Saved data entries:
▼

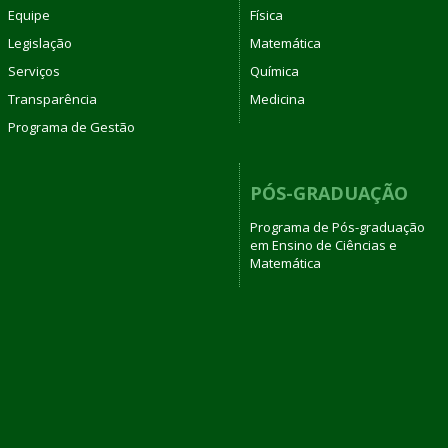
Equipe
Física
Legislação
Matemática
Serviços
Química
Transparência
Medicina
Programa de Gestão
PÓS-GRADUAÇÃO
Programa de Pós-graduação
em Ensino de Ciências e
Matemática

▲

* Exercise aim:
The lines you need are those containing "Programa"; find them in the records and copy them.

* Answer to this exercise:
Programa de Gestão
Programa de Pós-graduação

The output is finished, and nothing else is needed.